My shark tale
My first encounter with sharks was when I was about 8 years old, fishing on a coastal dock in the midafternoon summer sun. I hadn’t caught anything and was feeling rather hot; thus, I considered giving up on fishing and jumping into the beckoning river. As I reeled in my line, a shark surfaced, circled my line several times and went back under. Needless to say, I did not take a cool, refreshing swim that day. Subsequently, sharks were forever floating somewhere in my imagination during my “water happy” days of growing up.
Some years later, Jaws hit the silver screen, and my teenage friends and I would often act out the famous opening scene, pretending to be pulled under water by some unseen shark. I had one friend, Anne, who refused to wade in past her calves after the trauma of Jaws kidnapped her love of swimming. She would yell from the shallow water for us to quit re-enacting that wretched scene; otherwise, she said, we might be fighting off a shark without her knowing it was real.
Once I started scuba diving, I would catch myself breathing more rapidly when the small 5-foot reef sharks would sashay by and those haunting two notes from the Jaws song would play through my mind. Once the shark was out of sight, I could relax again. The turning point for overcoming this gnawing fear was scuba diving with Henry on an organized shark feed. To say I was coerced is an understatement; however, I did say yes.
The dive was a shallow 30 feet with several shelves of coral around us. The dive master wired the bait on one coral shelf as we watched from another shelf about 15 feet away. I had no pride in piggybacking on Henry’s scuba tank, peering over his shoulder to observe the sharks as they started to swim in. I was amazed with how methodical they were as they circled, observed and pondered the bait before the mayhem broke loose. As the feeding frenzy started, a membrane of skin covered the shark’s eyes giving the appearance of their eyes rolling backward. Then they thrashed around, consuming every bit of bait wired to the top of the coral. I was spellbound, draining my tank of air.
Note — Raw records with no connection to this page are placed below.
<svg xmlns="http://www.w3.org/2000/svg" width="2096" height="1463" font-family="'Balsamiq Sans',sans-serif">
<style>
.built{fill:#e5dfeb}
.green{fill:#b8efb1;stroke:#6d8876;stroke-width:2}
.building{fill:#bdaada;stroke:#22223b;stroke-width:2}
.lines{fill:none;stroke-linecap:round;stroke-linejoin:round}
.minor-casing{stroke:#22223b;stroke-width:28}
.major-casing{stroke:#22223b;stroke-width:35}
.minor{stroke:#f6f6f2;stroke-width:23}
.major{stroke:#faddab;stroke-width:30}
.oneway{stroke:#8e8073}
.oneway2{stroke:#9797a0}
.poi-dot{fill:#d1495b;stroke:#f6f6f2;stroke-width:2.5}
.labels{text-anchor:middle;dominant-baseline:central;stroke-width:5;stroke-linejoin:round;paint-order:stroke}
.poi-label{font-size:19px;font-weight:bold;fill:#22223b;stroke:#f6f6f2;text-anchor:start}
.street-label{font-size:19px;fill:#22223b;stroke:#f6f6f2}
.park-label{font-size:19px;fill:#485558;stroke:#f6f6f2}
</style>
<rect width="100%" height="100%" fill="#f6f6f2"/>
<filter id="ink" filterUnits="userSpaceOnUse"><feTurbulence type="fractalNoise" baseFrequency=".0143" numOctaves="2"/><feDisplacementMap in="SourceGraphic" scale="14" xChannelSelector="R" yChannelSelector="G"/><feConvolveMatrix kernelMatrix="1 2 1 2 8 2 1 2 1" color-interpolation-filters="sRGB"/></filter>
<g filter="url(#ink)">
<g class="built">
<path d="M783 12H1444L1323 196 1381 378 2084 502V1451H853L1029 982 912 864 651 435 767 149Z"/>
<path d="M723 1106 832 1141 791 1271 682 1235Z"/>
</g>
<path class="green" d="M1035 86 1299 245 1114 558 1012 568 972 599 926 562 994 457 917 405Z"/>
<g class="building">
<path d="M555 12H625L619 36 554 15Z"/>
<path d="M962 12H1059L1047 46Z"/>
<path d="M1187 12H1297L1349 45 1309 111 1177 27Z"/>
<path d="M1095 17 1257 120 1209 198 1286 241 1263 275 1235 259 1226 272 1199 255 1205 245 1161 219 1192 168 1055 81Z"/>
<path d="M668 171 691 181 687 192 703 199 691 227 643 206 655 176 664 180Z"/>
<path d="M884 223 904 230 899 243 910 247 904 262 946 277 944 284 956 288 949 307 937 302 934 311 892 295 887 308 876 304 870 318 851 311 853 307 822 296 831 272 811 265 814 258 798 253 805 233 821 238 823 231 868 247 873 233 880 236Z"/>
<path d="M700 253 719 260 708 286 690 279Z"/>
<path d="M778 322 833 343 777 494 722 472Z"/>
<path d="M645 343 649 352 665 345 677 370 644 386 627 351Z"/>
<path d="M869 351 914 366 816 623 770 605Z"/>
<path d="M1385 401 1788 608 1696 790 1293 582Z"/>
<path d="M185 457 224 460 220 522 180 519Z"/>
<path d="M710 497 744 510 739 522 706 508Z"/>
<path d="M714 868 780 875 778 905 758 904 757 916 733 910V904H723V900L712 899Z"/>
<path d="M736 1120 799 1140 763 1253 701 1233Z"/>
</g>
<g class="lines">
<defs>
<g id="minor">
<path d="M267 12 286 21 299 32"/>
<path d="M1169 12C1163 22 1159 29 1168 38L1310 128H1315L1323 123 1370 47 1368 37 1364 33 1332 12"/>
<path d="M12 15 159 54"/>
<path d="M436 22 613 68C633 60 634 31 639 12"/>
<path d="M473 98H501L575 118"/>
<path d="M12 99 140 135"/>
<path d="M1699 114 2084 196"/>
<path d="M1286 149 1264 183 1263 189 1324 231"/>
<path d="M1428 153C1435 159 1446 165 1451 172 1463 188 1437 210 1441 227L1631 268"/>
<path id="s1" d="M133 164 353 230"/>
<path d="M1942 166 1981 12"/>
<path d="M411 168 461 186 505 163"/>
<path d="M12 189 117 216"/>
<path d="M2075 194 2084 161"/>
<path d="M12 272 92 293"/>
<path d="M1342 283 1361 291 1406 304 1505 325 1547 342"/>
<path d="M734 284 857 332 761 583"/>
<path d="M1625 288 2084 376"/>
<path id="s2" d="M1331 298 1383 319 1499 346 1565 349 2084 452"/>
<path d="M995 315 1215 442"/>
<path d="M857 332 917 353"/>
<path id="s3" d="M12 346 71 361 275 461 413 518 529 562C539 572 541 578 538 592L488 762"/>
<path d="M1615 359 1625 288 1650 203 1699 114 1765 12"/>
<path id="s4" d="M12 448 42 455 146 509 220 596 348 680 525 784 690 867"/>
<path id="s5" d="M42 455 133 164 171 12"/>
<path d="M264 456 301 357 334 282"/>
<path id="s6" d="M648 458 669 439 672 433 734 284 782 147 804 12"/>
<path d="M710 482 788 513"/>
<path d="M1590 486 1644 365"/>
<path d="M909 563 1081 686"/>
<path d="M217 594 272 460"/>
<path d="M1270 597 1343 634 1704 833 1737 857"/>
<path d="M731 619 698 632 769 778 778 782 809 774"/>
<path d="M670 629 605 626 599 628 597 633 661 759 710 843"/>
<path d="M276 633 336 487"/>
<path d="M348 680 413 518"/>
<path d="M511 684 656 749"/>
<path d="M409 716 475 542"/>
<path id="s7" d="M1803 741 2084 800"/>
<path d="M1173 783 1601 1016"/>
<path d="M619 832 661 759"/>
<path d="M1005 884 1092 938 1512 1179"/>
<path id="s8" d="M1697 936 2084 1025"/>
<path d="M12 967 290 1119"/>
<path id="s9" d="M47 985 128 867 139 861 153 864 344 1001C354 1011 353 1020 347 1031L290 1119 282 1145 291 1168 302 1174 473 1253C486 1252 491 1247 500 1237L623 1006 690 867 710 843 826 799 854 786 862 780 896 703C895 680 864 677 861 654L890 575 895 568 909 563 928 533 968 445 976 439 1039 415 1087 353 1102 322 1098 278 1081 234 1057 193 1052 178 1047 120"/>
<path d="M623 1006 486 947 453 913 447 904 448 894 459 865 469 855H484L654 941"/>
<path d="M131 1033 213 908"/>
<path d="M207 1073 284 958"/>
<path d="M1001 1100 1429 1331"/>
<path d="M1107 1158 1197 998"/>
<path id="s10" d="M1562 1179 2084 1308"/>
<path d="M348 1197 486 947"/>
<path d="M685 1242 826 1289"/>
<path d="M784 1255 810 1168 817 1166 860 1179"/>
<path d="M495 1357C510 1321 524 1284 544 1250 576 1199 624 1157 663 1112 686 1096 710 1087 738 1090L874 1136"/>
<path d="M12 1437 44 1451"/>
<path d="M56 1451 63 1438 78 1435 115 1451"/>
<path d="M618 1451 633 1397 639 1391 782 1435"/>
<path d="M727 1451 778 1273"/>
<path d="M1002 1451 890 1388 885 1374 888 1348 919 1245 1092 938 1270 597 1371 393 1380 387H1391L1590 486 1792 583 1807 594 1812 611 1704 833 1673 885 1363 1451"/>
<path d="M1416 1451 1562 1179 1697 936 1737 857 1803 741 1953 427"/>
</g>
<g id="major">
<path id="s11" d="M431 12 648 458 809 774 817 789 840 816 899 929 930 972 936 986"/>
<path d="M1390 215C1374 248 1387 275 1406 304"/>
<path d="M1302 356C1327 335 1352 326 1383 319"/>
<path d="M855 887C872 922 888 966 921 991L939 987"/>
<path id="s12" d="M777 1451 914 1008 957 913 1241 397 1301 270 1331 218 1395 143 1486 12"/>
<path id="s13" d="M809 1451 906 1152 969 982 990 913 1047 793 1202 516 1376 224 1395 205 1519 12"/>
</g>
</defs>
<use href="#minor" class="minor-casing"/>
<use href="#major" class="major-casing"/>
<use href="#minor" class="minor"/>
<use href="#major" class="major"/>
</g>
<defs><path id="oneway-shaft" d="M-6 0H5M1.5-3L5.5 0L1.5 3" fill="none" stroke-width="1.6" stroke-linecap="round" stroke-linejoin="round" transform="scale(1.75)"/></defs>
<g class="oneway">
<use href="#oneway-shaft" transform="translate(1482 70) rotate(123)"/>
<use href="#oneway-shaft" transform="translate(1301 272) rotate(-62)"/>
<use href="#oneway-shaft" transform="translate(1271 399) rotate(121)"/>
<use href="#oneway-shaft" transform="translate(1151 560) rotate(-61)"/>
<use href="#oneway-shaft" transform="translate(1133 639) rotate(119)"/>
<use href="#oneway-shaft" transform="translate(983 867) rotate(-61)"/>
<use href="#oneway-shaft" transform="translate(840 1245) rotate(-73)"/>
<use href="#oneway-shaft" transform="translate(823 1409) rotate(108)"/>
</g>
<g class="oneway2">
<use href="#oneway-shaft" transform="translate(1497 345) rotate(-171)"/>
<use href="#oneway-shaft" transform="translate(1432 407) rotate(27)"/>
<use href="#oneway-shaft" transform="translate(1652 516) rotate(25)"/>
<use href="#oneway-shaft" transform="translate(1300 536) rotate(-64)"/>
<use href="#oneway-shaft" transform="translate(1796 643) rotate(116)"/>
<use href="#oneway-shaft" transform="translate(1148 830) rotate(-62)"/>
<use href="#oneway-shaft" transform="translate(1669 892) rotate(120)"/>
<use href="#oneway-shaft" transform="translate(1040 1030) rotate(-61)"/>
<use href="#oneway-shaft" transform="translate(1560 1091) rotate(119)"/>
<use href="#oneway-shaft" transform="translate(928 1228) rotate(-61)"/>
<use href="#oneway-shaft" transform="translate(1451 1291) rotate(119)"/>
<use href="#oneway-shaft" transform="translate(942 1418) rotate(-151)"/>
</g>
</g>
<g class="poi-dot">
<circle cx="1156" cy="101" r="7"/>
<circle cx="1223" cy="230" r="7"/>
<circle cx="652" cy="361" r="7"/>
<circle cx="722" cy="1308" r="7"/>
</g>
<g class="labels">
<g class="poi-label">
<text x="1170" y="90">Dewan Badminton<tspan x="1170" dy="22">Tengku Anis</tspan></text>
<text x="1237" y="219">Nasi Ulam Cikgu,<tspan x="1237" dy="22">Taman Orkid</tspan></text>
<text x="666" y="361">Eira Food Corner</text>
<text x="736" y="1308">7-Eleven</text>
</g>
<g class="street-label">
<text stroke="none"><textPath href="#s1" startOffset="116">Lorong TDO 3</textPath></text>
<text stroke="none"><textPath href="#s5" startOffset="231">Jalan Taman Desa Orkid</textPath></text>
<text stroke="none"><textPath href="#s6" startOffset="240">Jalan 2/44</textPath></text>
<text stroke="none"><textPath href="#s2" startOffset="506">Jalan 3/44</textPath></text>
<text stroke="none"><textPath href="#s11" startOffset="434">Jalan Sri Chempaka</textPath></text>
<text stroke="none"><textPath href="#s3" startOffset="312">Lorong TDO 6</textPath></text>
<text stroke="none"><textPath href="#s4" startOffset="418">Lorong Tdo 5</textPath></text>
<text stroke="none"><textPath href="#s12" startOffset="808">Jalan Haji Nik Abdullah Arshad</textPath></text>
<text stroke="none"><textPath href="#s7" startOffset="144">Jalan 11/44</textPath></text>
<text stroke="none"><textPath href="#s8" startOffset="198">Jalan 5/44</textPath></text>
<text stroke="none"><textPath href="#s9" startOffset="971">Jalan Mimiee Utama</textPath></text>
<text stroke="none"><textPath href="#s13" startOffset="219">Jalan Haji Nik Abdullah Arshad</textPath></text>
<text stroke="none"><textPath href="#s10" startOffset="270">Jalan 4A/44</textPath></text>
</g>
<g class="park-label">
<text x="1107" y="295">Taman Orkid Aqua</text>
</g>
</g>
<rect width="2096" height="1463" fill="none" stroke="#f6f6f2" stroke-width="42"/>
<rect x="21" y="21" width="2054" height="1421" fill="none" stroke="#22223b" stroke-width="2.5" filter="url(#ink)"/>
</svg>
For some reason, seeing how carefully the sharks considered the bait before eating it gave me a great assurance that sharks are not as great a threat as I had imagined.
Such was my peace … until I studied the incredible photographs that Jamie Walker took of great whites on page 72. His shots showing the magnificent size and power of these underwater predators instilled a renewed awe of all sharks. Mercifully, great whites rarely venture into our warm Southern waters. Nonetheless, I’ll be found wading in up to my calves this summer, watching braver swimmers from the safety of shallow depths. Happy wading!